Foi no amistoso contra o Zeljeznicar, o mesmo em que Zico assumiu de vez a condição de titular e a camisa 10. Festiva, a partida marcou a despedida do zagueiro Reyes, que deu um toque na bola e deixou o campo. Partiu para uma volta olímpica nos braços da torcida. O paraguaio encerrava ali uma carreira de quase 200 jogos pelo Flamengo. Naquele mesmo momento, Jayme, recém-saído do juvenil, entrava para substituí-lo.
— No primeiro jogo eu estava realmente muito emocionado. Emocionado em relação a quem eu ia substituir, que sempre foi para mim um grande ídolo. O Reyes, paraguaio, volante, que por circunstâncias virou zagueiro e foi para mim um dos maiores jogadores que eu vi na zaga do Flamengo. Ele me passou o bastão, né? E foi daí que começou minha carreira no futebol profissional — recordou o atual treinador.
O peso que Jayme carregava era duplo. Além de substituir o paraguaio, querido pela torcida, também teria que encarar as inevitáveis comparações com o pai, de quem ainda herdara praticamente o mesmo nome. Jaime de Almeida (com “i” ao invés do “y” do atual técnico) atuou pelo clube por 12 anos e depois ainda treinou o time por 69 partidas.

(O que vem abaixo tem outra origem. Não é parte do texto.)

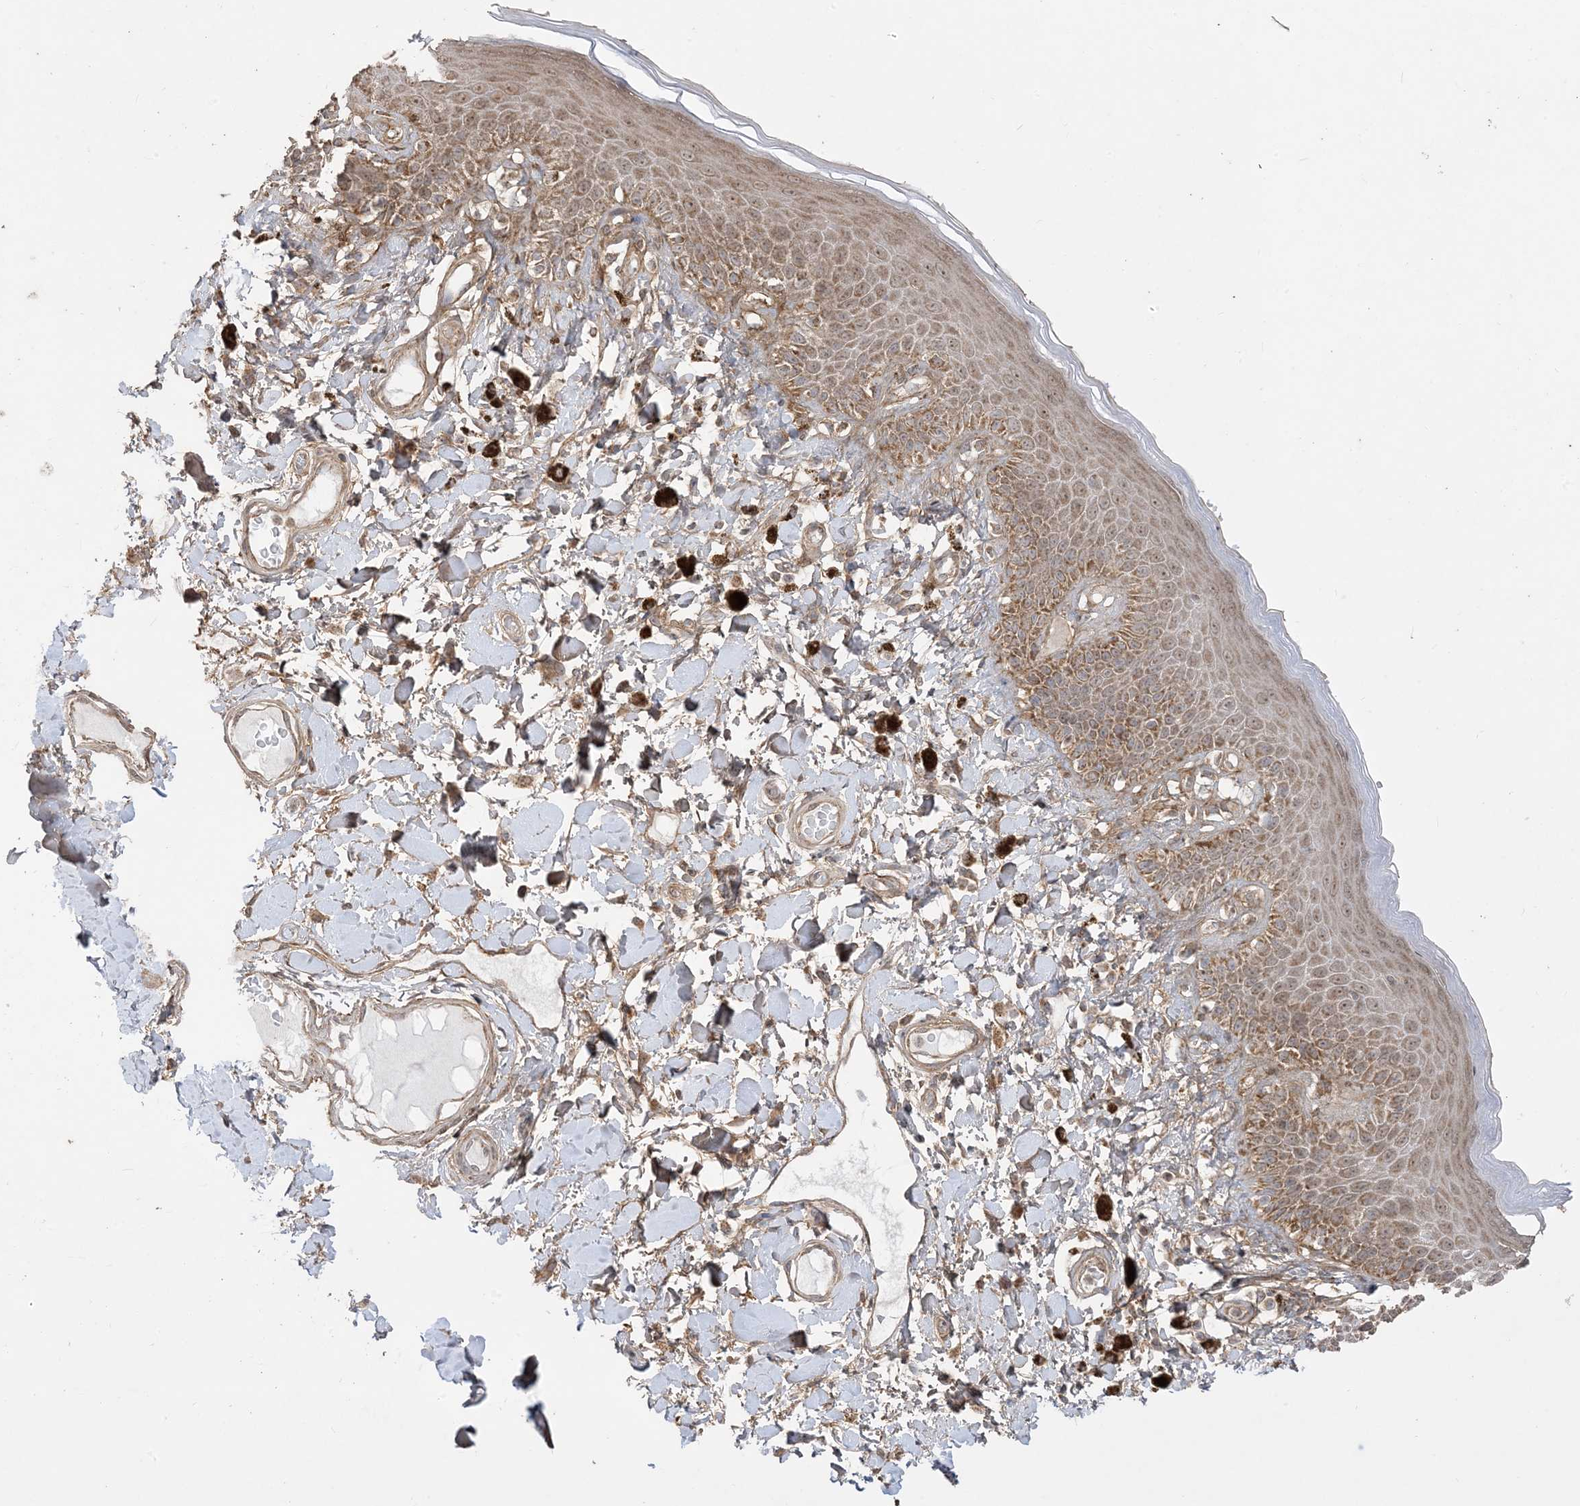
{"staining": {"intensity": "strong", "quantity": ">75%", "location": "cytoplasmic/membranous"}, "tissue": "skin", "cell_type": "Epidermal cells", "image_type": "normal", "snomed": [{"axis": "morphology", "description": "Normal tissue, NOS"}, {"axis": "topography", "description": "Anal"}], "caption": "An immunohistochemistry histopathology image of unremarkable tissue is shown. Protein staining in brown highlights strong cytoplasmic/membranous positivity in skin within epidermal cells.", "gene": "SIRT3", "patient": {"sex": "female", "age": 78}}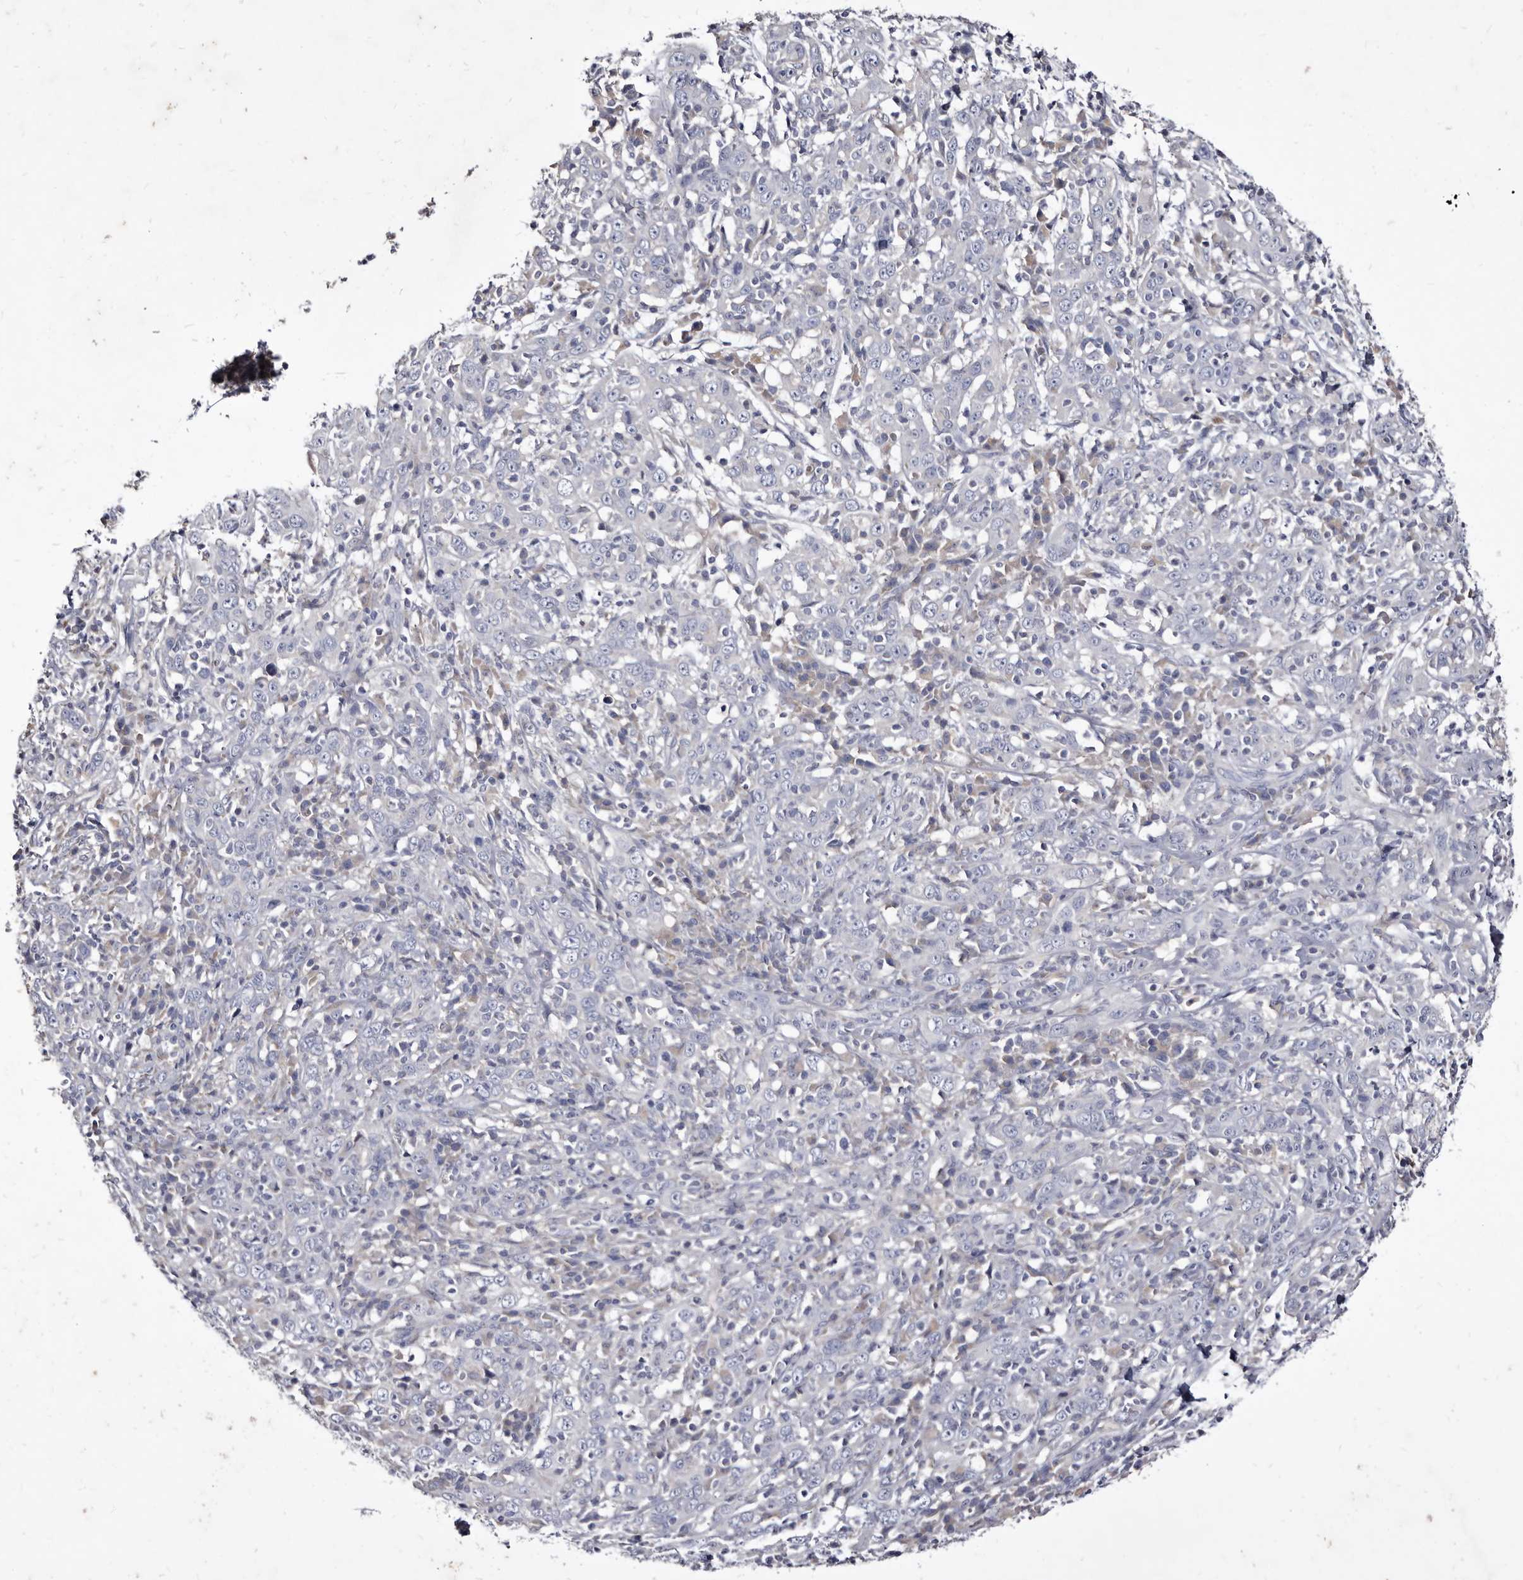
{"staining": {"intensity": "negative", "quantity": "none", "location": "none"}, "tissue": "cervical cancer", "cell_type": "Tumor cells", "image_type": "cancer", "snomed": [{"axis": "morphology", "description": "Squamous cell carcinoma, NOS"}, {"axis": "topography", "description": "Cervix"}], "caption": "This is an IHC photomicrograph of cervical squamous cell carcinoma. There is no expression in tumor cells.", "gene": "SLC39A2", "patient": {"sex": "female", "age": 46}}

— É lógico que pensei que tinha um peso. Um peso porque meu pai tinha uma história no clube: foi tricampeão como jogador, tricampeão na comissão técnica… Tinha uma história muito bonita no clube. Então acima de tudo pensei em fazer bem o meu trabalho, em dar orgulho aos meus familiares. Não só o meu pai, mas minha mãe, minhas irmãs…
Uma história com o Flamengo que vive seu ápice nos dias de hoje: técnico dos profissionais, campeão da Copa do Brasil e prestes a comandar o time na Libertadores — conquistada pela única vez justamente pelos pés de Zico.
— O Jayme entrou com a inteligência dele e uniu mais o grupo. Deixou todo mundo à vontade para jogar o que sabe — avaliou Joubert, técnico responsável por promovê-lo aos profissionais, que revela uma mudança no posicionamento de Jayme assim que ele subiu para o time adulto.
— O Jayme era cabeça de área. Quando o Reyes saiu, eu virei para ele e disse: ‘Vou dar um empurrãozinho para trás”. Porque ele era técnico, mas não era tão rápido. Então coloquei como quarto zagueiro.
Como jogador do Flamengo, Jayme atuou em 198 partidas e marcou três gols. Foi campeão estadual justamente em 1974, ano de seu acesso.